### Task brief
Every line of the material must be written out again unchanged.

------------------------------------------------

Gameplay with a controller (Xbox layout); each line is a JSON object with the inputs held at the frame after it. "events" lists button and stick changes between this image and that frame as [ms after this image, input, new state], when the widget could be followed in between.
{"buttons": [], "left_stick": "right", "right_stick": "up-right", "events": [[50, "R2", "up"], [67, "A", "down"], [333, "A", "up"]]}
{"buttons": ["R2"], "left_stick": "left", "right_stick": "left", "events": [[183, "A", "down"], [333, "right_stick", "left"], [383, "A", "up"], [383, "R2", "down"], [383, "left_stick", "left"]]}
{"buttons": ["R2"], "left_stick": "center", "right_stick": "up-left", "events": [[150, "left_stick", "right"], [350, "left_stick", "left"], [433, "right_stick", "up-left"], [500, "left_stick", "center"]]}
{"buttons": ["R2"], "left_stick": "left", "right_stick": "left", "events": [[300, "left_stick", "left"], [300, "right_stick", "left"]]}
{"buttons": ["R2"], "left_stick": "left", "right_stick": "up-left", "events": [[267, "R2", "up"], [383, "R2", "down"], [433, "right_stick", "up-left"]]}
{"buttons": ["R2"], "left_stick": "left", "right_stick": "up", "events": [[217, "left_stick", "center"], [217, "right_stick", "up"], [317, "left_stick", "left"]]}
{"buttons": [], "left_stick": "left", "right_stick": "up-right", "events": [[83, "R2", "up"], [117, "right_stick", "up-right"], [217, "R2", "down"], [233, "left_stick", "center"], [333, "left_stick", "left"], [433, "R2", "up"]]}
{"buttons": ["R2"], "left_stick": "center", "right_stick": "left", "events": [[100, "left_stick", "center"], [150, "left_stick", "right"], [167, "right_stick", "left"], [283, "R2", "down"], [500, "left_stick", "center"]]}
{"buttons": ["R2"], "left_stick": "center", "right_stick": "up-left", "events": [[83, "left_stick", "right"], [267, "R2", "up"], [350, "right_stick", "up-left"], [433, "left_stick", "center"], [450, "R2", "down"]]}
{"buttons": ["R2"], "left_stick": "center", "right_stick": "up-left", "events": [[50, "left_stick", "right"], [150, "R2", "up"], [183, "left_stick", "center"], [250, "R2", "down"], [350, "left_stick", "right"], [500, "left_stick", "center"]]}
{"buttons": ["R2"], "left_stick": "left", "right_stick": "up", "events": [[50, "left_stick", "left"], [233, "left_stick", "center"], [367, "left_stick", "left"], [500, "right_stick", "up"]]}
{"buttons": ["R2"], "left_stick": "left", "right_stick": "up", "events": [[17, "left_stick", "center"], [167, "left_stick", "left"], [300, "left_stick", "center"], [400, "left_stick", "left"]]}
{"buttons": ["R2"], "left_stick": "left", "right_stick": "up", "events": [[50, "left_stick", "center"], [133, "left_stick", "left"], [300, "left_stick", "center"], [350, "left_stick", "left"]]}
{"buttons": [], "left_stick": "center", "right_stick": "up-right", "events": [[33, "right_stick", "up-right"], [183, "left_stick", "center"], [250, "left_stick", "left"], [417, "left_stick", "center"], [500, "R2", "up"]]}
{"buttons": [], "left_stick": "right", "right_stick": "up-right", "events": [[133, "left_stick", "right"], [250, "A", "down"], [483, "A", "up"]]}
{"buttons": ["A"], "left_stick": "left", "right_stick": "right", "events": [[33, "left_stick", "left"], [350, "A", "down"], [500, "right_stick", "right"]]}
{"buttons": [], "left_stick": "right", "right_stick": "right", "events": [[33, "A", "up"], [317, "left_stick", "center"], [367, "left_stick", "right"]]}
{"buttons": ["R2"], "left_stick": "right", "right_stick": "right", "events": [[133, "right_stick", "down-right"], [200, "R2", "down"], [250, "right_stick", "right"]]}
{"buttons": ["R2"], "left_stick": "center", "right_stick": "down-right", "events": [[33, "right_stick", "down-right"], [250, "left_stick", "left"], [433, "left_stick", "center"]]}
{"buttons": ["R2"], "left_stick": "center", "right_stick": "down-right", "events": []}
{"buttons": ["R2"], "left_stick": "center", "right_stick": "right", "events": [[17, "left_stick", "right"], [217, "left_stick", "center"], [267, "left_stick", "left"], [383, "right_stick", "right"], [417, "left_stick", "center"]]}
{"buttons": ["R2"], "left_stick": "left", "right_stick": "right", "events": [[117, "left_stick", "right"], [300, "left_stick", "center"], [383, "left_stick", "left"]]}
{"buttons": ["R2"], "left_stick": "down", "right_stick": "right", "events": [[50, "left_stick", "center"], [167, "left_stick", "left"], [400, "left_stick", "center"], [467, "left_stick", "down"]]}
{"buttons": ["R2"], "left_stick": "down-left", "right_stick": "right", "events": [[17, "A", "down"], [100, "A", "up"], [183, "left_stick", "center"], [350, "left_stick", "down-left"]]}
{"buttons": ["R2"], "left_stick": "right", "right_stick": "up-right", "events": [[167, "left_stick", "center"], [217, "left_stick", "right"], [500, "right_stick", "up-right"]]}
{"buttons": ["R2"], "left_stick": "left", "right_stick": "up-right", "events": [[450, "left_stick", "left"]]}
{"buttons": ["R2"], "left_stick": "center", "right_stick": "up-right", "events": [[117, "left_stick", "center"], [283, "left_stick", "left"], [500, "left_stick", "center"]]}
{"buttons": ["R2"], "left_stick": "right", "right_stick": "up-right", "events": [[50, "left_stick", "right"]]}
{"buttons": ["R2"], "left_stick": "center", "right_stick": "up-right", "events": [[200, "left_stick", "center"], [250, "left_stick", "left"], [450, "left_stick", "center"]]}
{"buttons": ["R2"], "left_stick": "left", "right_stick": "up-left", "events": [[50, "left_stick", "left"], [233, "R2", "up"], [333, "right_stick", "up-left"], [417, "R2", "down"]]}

------------------------------------------------

### Output of the exercise
Gameplay with a controller (Xbox layout); each line is a JSON object with the inputs held at the frame after it. "events" lists button and stick changes between this image and that frame as [ms after this image, input, new state], when the widget could be followed in between.
{"buttons": [], "left_stick": "right", "right_stick": "up-right", "events": [[50, "R2", "up"], [67, "A", "down"], [333, "A", "up"]]}
{"buttons": ["R2"], "left_stick": "left", "right_stick": "left", "events": [[183, "A", "down"], [333, "right_stick", "left"], [383, "A", "up"], [383, "R2", "down"], [383, "left_stick", "left"]]}
{"buttons": ["R2"], "left_stick": "center", "right_stick": "up-left", "events": [[150, "left_stick", "right"], [350, "left_stick", "left"], [433, "right_stick", "up-left"], [500, "left_stick", "center"]]}
{"buttons": ["R2"], "left_stick": "left", "right_stick": "left", "events": [[300, "left_stick", "left"], [300, "right_stick", "left"]]}
{"buttons": ["R2"], "left_stick": "left", "right_stick": "up-left", "events": [[267, "R2", "up"], [383, "R2", "down"], [433, "right_stick", "up-left"]]}
{"buttons": ["R2"], "left_stick": "left", "right_stick": "up", "events": [[217, "left_stick", "center"], [217, "right_stick", "up"], [317, "left_stick", "left"]]}
{"buttons": [], "left_stick": "left", "right_stick": "up-right", "events": [[83, "R2", "up"], [117, "right_stick", "up-right"], [217, "R2", "down"], [233, "left_stick", "center"], [333, "left_stick", "left"], [433, "R2", "up"]]}
{"buttons": ["R2"], "left_stick": "center", "right_stick": "left", "events": [[100, "left_stick", "center"], [150, "left_stick", "right"], [167, "right_stick", "left"], [283, "R2", "down"], [500, "left_stick", "center"]]}
{"buttons": ["R2"], "left_stick": "center", "right_stick": "up-left", "events": [[83, "left_stick", "right"], [267, "R2", "up"], [350, "right_stick", "up-left"], [433, "left_stick", "center"], [450, "R2", "down"]]}
{"buttons": ["R2"], "left_stick": "center", "right_stick": "up-left", "events": [[50, "left_stick", "right"], [150, "R2", "up"], [183, "left_stick", "center"], [250, "R2", "down"], [350, "left_stick", "right"], [500, "left_stick", "center"]]}
{"buttons": ["R2"], "left_stick": "left", "right_stick": "up", "events": [[50, "left_stick", "left"], [233, "left_stick", "center"], [367, "left_stick", "left"], [500, "right_stick", "up"]]}
{"buttons": ["R2"], "left_stick": "left", "right_stick": "up", "events": [[17, "left_stick", "center"], [167, "left_stick", "left"], [300, "left_stick", "center"], [400, "left_stick", "left"]]}
{"buttons": ["R2"], "left_stick": "left", "right_stick": "up", "events": [[50, "left_stick", "center"], [133, "left_stick", "left"], [300, "left_stick", "center"], [350, "left_stick", "left"]]}
{"buttons": [], "left_stick": "center", "right_stick": "up-right", "events": [[33, "right_stick", "up-right"], [183, "left_stick", "center"], [250, "left_stick", "left"], [417, "left_stick", "center"], [500, "R2", "up"]]}
{"buttons": [], "left_stick": "right", "right_stick": "up-right", "events": [[133, "left_stick", "right"], [250, "A", "down"], [483, "A", "up"]]}
{"buttons": ["A"], "left_stick": "left", "right_stick": "right", "events": [[33, "left_stick", "left"], [350, "A", "down"], [500, "right_stick", "right"]]}
{"buttons": [], "left_stick": "right", "right_stick": "right", "events": [[33, "A", "up"], [317, "left_stick", "center"], [367, "left_stick", "right"]]}
{"buttons": ["R2"], "left_stick": "right", "right_stick": "right", "events": [[133, "right_stick", "down-right"], [200, "R2", "down"], [250, "right_stick", "right"]]}
{"buttons": ["R2"], "left_stick": "center", "right_stick": "down-right", "events": [[33, "right_stick", "down-right"], [250, "left_stick", "left"], [433, "left_stick", "center"]]}
{"buttons": ["R2"], "left_stick": "center", "right_stick": "down-right", "events": []}
{"buttons": ["R2"], "left_stick": "center", "right_stick": "right", "events": [[17, "left_stick", "right"], [217, "left_stick", "center"], [267, "left_stick", "left"], [383, "right_stick", "right"], [417, "left_stick", "center"]]}
{"buttons": ["R2"], "left_stick": "left", "right_stick": "right", "events": [[117, "left_stick", "right"], [300, "left_stick", "center"], [383, "left_stick", "left"]]}
{"buttons": ["R2"], "left_stick": "down", "right_stick": "right", "events": [[50, "left_stick", "center"], [167, "left_stick", "left"], [400, "left_stick", "center"], [467, "left_stick", "down"]]}
{"buttons": ["R2"], "left_stick": "down-left", "right_stick": "right", "events": [[17, "A", "down"], [100, "A", "up"], [183, "left_stick", "center"], [350, "left_stick", "down-left"]]}
{"buttons": ["R2"], "left_stick": "right", "right_stick": "up-right", "events": [[167, "left_stick", "center"], [217, "left_stick", "right"], [500, "right_stick", "up-right"]]}
{"buttons": ["R2"], "left_stick": "left", "right_stick": "up-right", "events": [[450, "left_stick", "left"]]}
{"buttons": ["R2"], "left_stick": "center", "right_stick": "up-right", "events": [[117, "left_stick", "center"], [283, "left_stick", "left"], [500, "left_stick", "center"]]}
{"buttons": ["R2"], "left_stick": "right", "right_stick": "up-right", "events": [[50, "left_stick", "right"]]}
{"buttons": ["R2"], "left_stick": "center", "right_stick": "up-right", "events": [[200, "left_stick", "center"], [250, "left_stick", "left"], [450, "left_stick", "center"]]}
{"buttons": ["R2"], "left_stick": "left", "right_stick": "up-left", "events": [[50, "left_stick", "left"], [233, "R2", "up"], [333, "right_stick", "up-left"], [417, "R2", "down"]]}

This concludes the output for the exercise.